◆ **Exercise description**
In your copy of the data, keep every word exact and include no pictures.

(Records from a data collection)
********

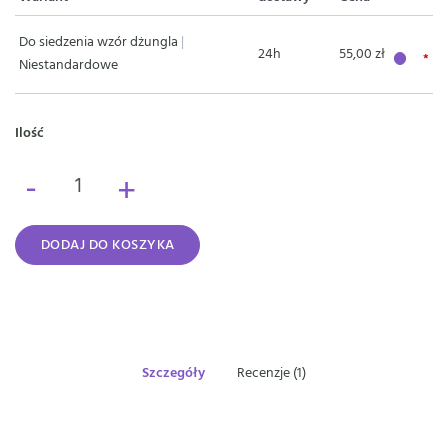
Do siedzenia wzór dżungla
|
24h
55,00 zł
Niestandardowe
Ilość
-
+
DODAJ DO KOSZYKA
Szczegóły
Recenzje (1)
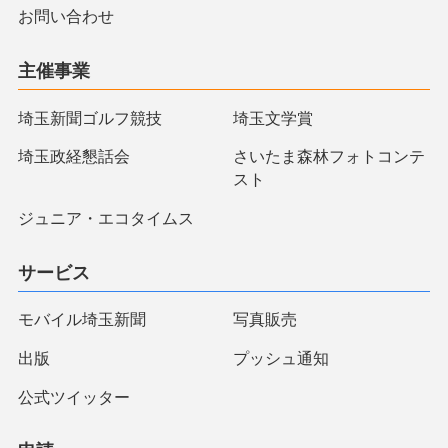
お問い合わせ
主催事業
埼玉新聞ゴルフ競技
埼玉文学賞
埼玉政経懇話会
さいたま森林フォトコンテ
スト
ジュニア・エコタイムス
サービス
モバイル埼玉新聞
写真販売
出版
プッシュ通知
公式ツイッター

********

◆ **Output below**
Do siedzenia wzór dżungla
|
24h
55,00 zł
Niestandardowe
Ilość
-
+
DODAJ DO KOSZYKA
Szczegóły
Recenzje (1)
お問い合わせ
主催事業
埼玉新聞ゴルフ競技
埼玉文学賞
埼玉政経懇話会
さいたま森林フォトコンテ
スト
ジュニア・エコタイムス
サービス
モバイル埼玉新聞
写真販売
出版
プッシュ通知
公式ツイッター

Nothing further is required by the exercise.